Project Profiles - United States
The Other Piece of the Puzzle
by Bruce Taylor, Oregon Wetlands Joint Venture
Located 20 miles north of Klamath Falls, the Williamson River delta was
once a vast network of marshes that supported a rich array of fish and
wildlife until farmers channelized the river and drained the delta lands
for agriculture in the 1950s. The river is now contained by large levees
throughout its 6-mile course across the delta to Upper Klamath Lake.
Although the seasonally flooded farmlands continued to draw large numbers
of migratory waterfowl, the conversion to agriculture eliminated critical
marsh habitat for two species of fish that were a staple of the Klamath
Indian Tribe's traditional culture: the shortnose sucker and Lost River
sucker, now both on the Federal endangered species list.
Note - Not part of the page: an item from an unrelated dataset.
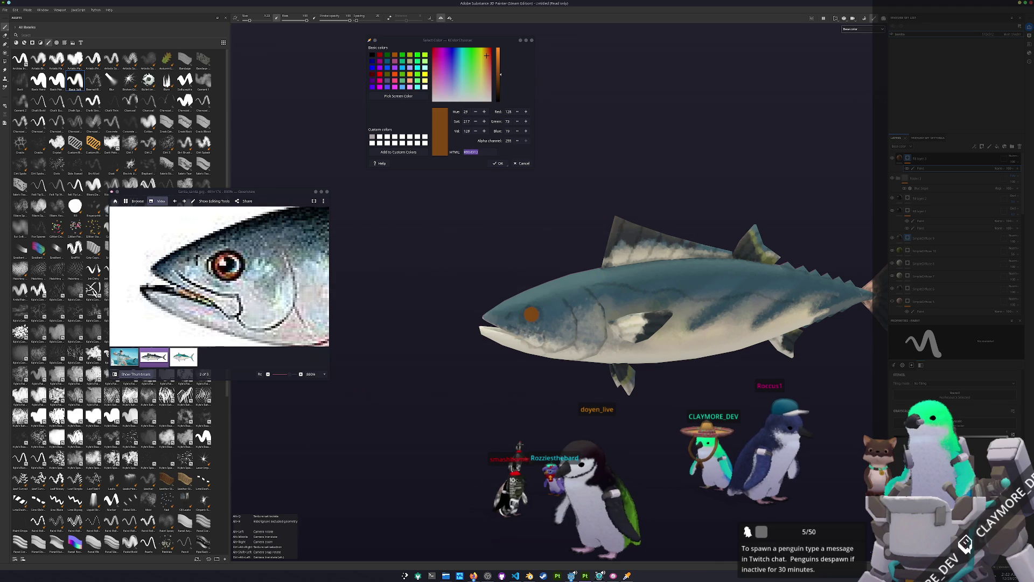
{"action": "key", "text": "alt+Tab"}
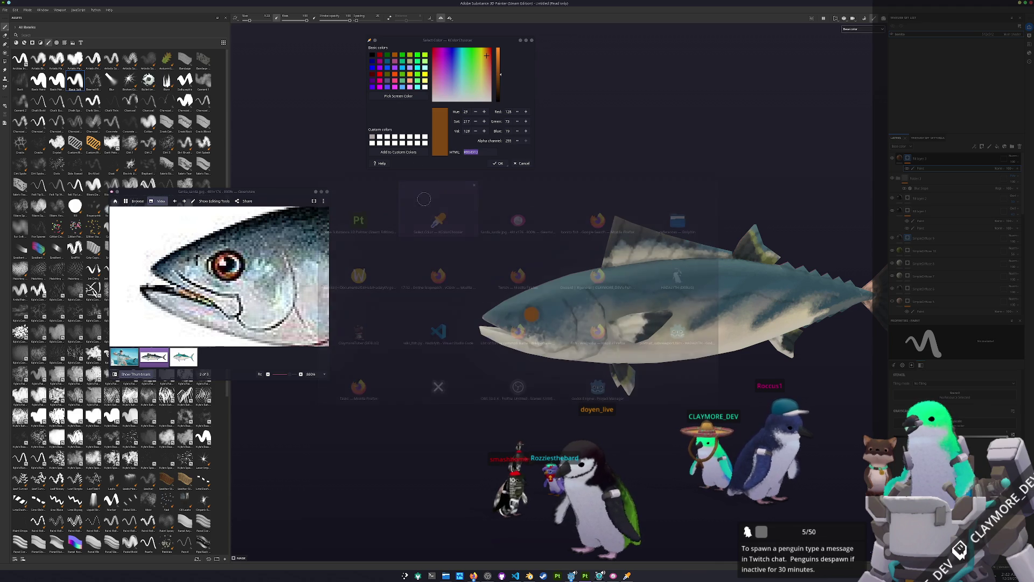
{"action": "key", "text": "alt+Tab"}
The loss of the
marshes also removed an important natural filtering system for the river's
nutrient-rich flows, contributing to serious water quality problems in
Upper Klamath Lake.
"Restoring an active river delta is an extraordinary challenge," says
Mark Stern, the Conservancy's Klamath Basin project manager. "You really
need to affect both sides of the river to make it work."
Initial restoration work undertaken by The Conservancy has restored seasonally
flooded marshes within the dikes on a large portion of the northern Williamson
River delta. Partners include the Natural Resources Conservation Service,
U.S. Fish and Wildlife Service, the Klamath Tribes, U.S. Bureau of Reclamation,
PacifiCorp, Cell Tech International, and the National Fish and Wildlife
The Conservancy added more than 3,700 acres to its holdings along the
river in early 2000 and now owns all of the diked lands along both sides
of the lower 6 miles of the river.Farming will continue on the south side
of the river for the next 3 years pending development of wetland restoration
plans for about 2,700 acres of the new additions. The remainder of the
property will be sold for continued agricultural use.
Restoration work is well under way on 3,600 acres on the north side of
the river, where the Conservancy purchased the former Tulana Farms property
in 1996 with the help of six major partners, and where farming continues
on about 1,100 acres. The Conservancy's $4.8 million purchase of the farmlands
along the south side of the river delta consolidated the lower river into
a single ownership and opened the door to a comprehensive restoration
Up to now, the Conservancy and its partners had been working with a puzzle
that came with only half of its pieces. The lost pieces have been gathered,
and the picture is nearly complete.
For more information, contact Mark Stern, The Nature Conservancy,
821 SE 14th Street, Portland, Oregon 97214, (503) 230-1221, email@example.com
Enhancing Diversity in the Texas Panhandle
by John P. Hughes, U.S. Fish and Wildlife Service
and William P. Johnson, Texas Parks and Wildlife Department
Because of its complex of cottonwood groves, wet meadows, marshes, and
sandhills, the Texas Parks and Wildlife Department's Gene Howe Wildlife
Management Area (WMA) is a unique site in the Texas Panhandle's mixed-grass
prairie. Located near Canadian, Texas, the 5,824-acre WMA, which borders
the Canadian River is host to a diverse array of birdlife, including wild
turkeys, burrowing owls, blue-winged teal, cinnamon teal, Canada geese,
lesser prairie chickens, roadrunners, and Mississippi kites. With the
construction of a 30-acre moist-soil management unit, known as the West
Bull Slough Project, the WMA became even more diverse.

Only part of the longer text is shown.